Alfonso Barrera Muñiz is a Oaxaca-based multi-media artist. His images speak of the relationship of the human being with nature, the history of universal art, fantastic realism, horror films of the 80's and the images of the place he inhabits: Oaxaca. He uses mainly drawing with graphite and charcoal on paper, although he explores oil painting and printmaking. Barrera's last exhibition was held at the prestigious Instituto de Artes Gráficas de Oaxaca (IAGO) founded by Francisco Toledo in Oaxaca City.
"I am interested in capturing the most primal emotions of human nature and the relationship between those emotional energies and their immediate environments," Barerra says. "I am concerned with the gestural study of bodies and body‐language, and I also address the symbolism of the objects I represent in my art.
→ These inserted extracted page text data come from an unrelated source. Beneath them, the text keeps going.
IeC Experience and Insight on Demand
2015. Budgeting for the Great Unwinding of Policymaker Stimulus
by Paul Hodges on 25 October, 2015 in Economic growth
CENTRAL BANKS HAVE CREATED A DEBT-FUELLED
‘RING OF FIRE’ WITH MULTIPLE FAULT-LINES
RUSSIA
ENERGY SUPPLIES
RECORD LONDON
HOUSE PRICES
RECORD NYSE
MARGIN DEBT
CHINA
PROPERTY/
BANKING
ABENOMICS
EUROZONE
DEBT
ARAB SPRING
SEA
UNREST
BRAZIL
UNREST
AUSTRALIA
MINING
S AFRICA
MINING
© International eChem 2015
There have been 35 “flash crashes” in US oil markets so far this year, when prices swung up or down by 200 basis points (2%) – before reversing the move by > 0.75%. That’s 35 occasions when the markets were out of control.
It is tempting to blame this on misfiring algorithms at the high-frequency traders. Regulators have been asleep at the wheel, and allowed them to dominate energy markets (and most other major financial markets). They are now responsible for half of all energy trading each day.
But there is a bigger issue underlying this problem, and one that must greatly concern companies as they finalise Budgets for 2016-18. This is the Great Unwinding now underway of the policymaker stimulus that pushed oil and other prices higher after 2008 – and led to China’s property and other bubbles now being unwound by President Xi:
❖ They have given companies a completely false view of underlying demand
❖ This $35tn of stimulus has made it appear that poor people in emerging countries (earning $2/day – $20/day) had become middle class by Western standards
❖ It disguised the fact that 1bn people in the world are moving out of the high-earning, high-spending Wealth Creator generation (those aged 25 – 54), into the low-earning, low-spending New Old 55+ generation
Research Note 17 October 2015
On one hand, I consider the actions that influence our evolution, on the other, the unconscious acts that permeate our present and everyday life."
Mesoamerican Bestiary is a compilation of drawings that portray fantastic animals whose existence was a symbol of the divine, death and character. These pieces are inspired by pre-Hispanic ceramics and animals that have deep cultural significance in Mesoamerica. This is a series of drawings on paper made of charcoal, pastel and sanguine in 2020 in Oaxaca. Several editioned works will be on display was well.
The drawings are not quite representational, as the animals have human eyes in some way suggesting the spirit of such animals viewing through humanity or perhaps humanity viewing through the animal lens. They are also shrouded in smoke or mist, presenting a more ethereal being rather than a physical presence.
Frank Rose, Hecho a Mano’s Creative Conductor says, “this body of work is reminiscent of the concept of Tonas and Nahuales in Zapotec culture: animal spirits that are fused with the human and serve as protectors and teachers.”
The artist says, “Animals such as dogs, eagles, and jaguars, are very important for Mesoamerican peoples. Across many different cultures such as Aztec, Zapotec, and Maya, these animals represent spirits, teachers and guardians.”
“Hecho a Mano was founded with a distinct goal to promote contemporary artists in Oaxaca and we are thrilled to be able to show this unique body of work here,” says Gallerist Rose.